- [Action item]: Once the line holding "X143095000Y-79092500D03*" is found in the listing below, write it out and each later line exactly, up to and including the one holding "X141478000Y-68476500D03*".

---------- Input data ----------

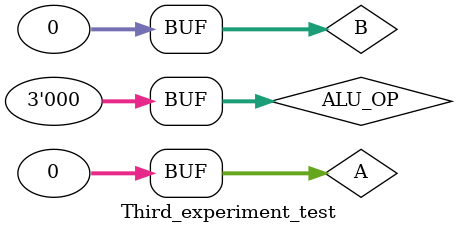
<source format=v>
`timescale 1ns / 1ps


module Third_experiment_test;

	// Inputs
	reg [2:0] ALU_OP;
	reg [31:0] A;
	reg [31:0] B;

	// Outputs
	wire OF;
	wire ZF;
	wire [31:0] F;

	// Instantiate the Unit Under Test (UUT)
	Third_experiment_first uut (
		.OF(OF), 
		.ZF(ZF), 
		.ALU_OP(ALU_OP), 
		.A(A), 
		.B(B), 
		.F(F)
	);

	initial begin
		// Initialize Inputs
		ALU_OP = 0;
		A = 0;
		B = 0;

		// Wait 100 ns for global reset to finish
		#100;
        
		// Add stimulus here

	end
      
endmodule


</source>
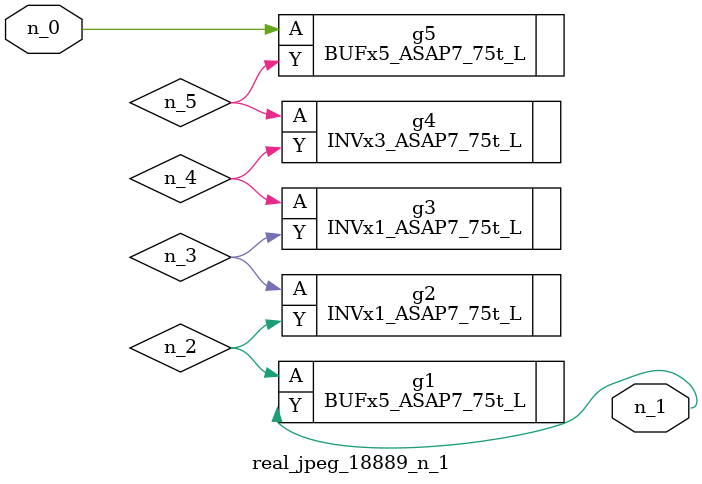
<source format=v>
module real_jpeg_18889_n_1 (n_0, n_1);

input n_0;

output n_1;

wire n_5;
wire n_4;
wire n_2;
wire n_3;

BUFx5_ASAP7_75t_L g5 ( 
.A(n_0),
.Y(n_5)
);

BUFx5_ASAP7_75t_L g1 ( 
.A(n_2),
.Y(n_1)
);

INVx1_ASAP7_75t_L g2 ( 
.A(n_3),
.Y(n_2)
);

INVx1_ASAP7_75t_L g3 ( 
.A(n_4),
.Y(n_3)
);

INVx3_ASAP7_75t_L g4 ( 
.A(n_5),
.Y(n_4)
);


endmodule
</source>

----------
---------- Input data ----------

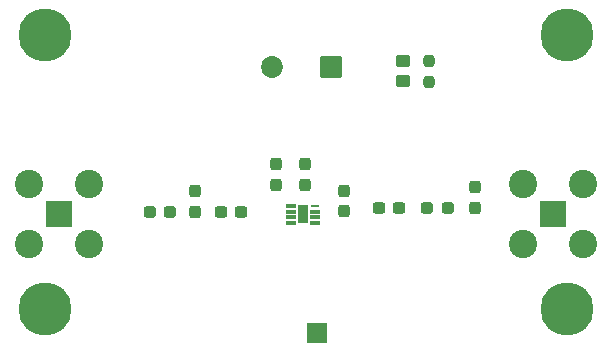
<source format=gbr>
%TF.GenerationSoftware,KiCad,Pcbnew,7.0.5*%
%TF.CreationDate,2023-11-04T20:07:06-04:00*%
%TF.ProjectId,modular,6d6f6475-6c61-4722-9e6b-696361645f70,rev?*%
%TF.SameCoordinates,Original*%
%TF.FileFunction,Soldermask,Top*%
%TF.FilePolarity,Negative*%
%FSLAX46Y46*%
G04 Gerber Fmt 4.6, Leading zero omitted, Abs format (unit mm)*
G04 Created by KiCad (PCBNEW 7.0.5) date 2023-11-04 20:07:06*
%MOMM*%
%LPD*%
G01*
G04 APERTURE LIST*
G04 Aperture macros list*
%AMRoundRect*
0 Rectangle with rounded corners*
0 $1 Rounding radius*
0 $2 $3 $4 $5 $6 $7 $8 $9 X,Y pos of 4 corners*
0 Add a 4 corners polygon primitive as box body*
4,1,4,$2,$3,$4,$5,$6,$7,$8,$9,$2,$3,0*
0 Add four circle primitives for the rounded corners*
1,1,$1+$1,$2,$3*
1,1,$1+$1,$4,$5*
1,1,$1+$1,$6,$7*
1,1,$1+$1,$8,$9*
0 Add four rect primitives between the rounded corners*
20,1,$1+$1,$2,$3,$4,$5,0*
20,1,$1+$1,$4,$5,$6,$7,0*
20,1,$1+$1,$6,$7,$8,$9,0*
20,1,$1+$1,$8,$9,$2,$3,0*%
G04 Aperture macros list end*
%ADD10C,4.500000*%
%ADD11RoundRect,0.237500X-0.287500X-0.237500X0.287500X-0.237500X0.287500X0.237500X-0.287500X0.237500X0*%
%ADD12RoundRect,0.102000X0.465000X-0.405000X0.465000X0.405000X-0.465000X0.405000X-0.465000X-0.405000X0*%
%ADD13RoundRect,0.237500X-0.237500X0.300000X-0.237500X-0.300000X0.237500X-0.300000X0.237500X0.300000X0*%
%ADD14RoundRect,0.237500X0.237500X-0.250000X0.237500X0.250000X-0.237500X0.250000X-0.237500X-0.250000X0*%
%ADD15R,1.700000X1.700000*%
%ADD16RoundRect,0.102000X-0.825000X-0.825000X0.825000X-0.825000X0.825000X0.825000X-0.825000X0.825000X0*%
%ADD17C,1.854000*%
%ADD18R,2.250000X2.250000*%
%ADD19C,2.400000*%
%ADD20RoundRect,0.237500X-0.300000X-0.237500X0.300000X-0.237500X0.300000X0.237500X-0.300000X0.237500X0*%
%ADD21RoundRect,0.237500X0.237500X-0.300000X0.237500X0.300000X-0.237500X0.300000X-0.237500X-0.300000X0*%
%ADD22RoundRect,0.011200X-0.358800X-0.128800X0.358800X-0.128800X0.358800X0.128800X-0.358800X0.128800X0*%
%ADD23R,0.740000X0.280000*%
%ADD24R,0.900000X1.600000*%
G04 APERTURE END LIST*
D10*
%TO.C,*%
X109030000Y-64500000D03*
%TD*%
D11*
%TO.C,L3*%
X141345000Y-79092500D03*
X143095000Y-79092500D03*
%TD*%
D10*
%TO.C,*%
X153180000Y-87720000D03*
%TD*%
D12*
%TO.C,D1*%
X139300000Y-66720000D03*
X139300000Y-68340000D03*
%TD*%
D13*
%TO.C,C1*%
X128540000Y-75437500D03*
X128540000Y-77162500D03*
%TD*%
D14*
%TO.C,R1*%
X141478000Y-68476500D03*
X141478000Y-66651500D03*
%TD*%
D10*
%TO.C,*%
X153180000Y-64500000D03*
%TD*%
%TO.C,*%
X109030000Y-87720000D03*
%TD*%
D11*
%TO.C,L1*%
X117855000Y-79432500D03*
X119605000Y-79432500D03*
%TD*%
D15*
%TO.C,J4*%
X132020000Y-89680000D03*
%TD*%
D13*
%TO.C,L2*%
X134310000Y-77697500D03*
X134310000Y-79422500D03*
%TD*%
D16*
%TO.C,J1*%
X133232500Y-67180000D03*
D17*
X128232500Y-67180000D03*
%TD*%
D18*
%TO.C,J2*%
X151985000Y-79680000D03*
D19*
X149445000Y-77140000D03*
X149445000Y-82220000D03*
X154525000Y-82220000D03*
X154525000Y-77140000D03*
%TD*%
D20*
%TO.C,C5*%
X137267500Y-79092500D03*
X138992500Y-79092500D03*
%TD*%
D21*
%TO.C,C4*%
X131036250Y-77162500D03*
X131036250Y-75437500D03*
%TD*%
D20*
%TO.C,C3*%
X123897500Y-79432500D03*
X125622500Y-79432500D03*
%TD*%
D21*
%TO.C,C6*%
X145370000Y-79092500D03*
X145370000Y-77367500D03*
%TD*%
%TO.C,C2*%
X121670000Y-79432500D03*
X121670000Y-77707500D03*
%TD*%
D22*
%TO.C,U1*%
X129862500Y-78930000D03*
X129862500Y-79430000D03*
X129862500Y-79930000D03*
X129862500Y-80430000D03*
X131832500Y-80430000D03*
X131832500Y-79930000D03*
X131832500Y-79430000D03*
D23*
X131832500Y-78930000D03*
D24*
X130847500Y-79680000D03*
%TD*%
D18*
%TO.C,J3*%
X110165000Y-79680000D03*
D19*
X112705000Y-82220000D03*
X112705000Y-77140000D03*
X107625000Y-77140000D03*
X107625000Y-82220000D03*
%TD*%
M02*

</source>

----------

- [Finished task]:
X143095000Y-79092500D03*
%TD*%
D10*
%TO.C,*%
X153180000Y-87720000D03*
%TD*%
D12*
%TO.C,D1*%
X139300000Y-66720000D03*
X139300000Y-68340000D03*
%TD*%
D13*
%TO.C,C1*%
X128540000Y-75437500D03*
X128540000Y-77162500D03*
%TD*%
D14*
%TO.C,R1*%
X141478000Y-68476500D03*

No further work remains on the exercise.